En résumé, la LPM vit. Elle doit permettre, tout en conservant la cible, de ménager un certain nombre d’adaptations pour nous permettre de répondre de manière réactive aux nouveaux défis.
Enfin, la question des soutiens ne relève pas de la DGA, mais nous discutons naturellement avec les services de soutien, pour disposer d’une approche globale et visible du coût global de possession d’un système.
M. Aurélien Saintoul (LFI-NFP). Je souhaite vous interroger en premier lieu sur l’échéancier des dépenses de l’agrégat de dissuasion. En deux ans, 34 milliards d’euros d’autorisations d’engagement (AE) ont été ouvertes, soit 35 % des AE du programme 146. Les échéances de paiement figurent dans le PAP, mais aucune donnée n’est fournie quant au calendrier de la production. J’aimerais vous entendre à ce sujet.
Pour l’année 2026, la hausse des crédits de paiement (CP) de 4,2 milliards d’euros s’accompagne d’une baisse des dépenses de fonctionnement de 30 %, soit presque 1,2 milliard d’euros de dépenses de fonctionnement en moins. Comment est-il possible de conjuguer les deux ?
Dans le domaine du cloud projetable, j’ai lu qu’il était question de recourir le plus possible à des achats sur étagère. Quels seront les fournisseurs ?
Par ailleurs, j’alerte depuis plusieurs années sur la situation des Forges de Tarbes. Hier, nous avons appris que son repreneur Europlasma avait licencié le directeur général des Fonderies de Bretagne.
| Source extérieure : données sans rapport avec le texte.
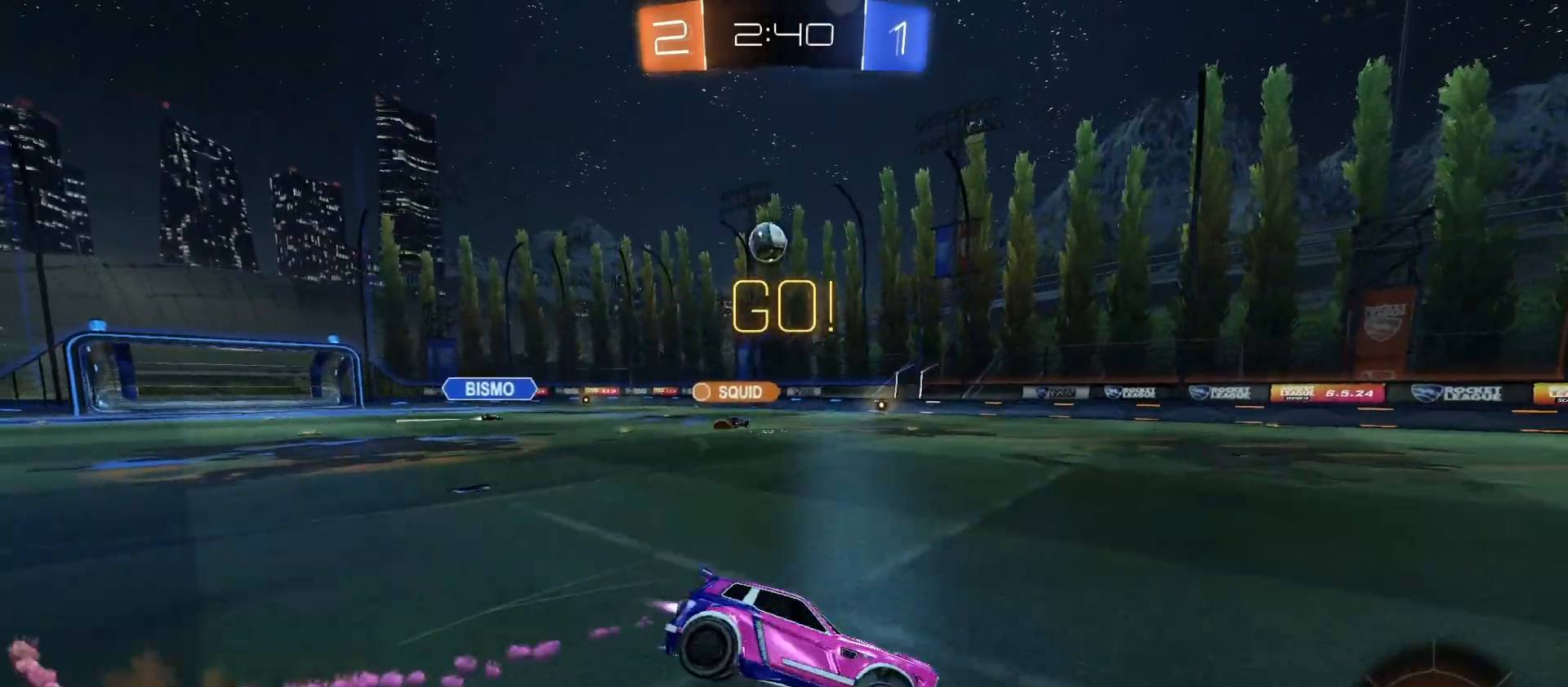
{"buttons": ["L1", "R2"], "left_stick": "down-left", "right_stick": "center", "events": [[233, "CROSS", "up"], [233, "TRIANGLE", "down"], [233, "left_stick", "down-left"], [267, "CIRCLE", "up"], [333, "L1", "down"], [367, "TRIANGLE", "up"]]}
Le « boom » du secteur des munitions sur le marché européen est largement compensé par l’offre allemande. Quel est votre diagnostic sur la survivabilité d’une entreprise comme Europlasma ?
Enfin, j’ai déposé une résolution européenne concernant l’affectation des bandes de fréquence électromagnétiques à l’horizon 2030. La DGA est-elle intéressée par de nouvelles bandes ?
M. Emmanuel Chiva. Nous vous répondrons par écrit à cette dernière question, ainsi qu’à celle relative aux coûts d’intervention.
Europlasma honore aujourd’hui normalement ses engagements. La DGA porte une vigilance tout à fait particulière à ses fonderies, des instruments industriels qui ont su s’adapter pour répondre aux défis actuels. Nous suivons activement la situation des Forges de Tarbes et des Fonderies de Bretagne. À date, il n’y a pas lieu de s’inquiéter, puisqu’un montant doit encore être versé par l’investisseur, qui a jusqu’à la fin de l’année pour le faire.
S’agissant de la dissuasion, j’ai mentionné le renouvellement de nos trois composantes principales : M51.4, ASN4G et SNLE3G. Dans le cas du SNLE3G, l’enjeu porte sur la cohérence avec la nouvelle composante aéroportée, pour un horizon de mise en service vers l’année 2040.
Le programme sur les missiles M51 se poursuit, selon un échéancier que je ne peux détailler, compte tenu de la confidentialité du sujet.
S’agissant du cloud projetable, nous nous efforcerons de garantir un fonctionnement souverain, notamment grâce aux solutions de sociétés comme Thales. Je rappelle qu’il existe différents systèmes de protection des données, selon qu’il s’agit de protéger le cloud ou les données en elles-mêmes. Nous regardons de près l’approche data‑centrée, notamment car il s’agit d’une des stratégies aujourd’hui employée par l’Otan.
Mme Isabelle Santiago (SOC). La DGA est située au cœur de la résilience et de l’autonomie stratégique de notre pays. Elle doit conjuguer performance industrielle, souveraineté technologique et réactivité face à l’environnement.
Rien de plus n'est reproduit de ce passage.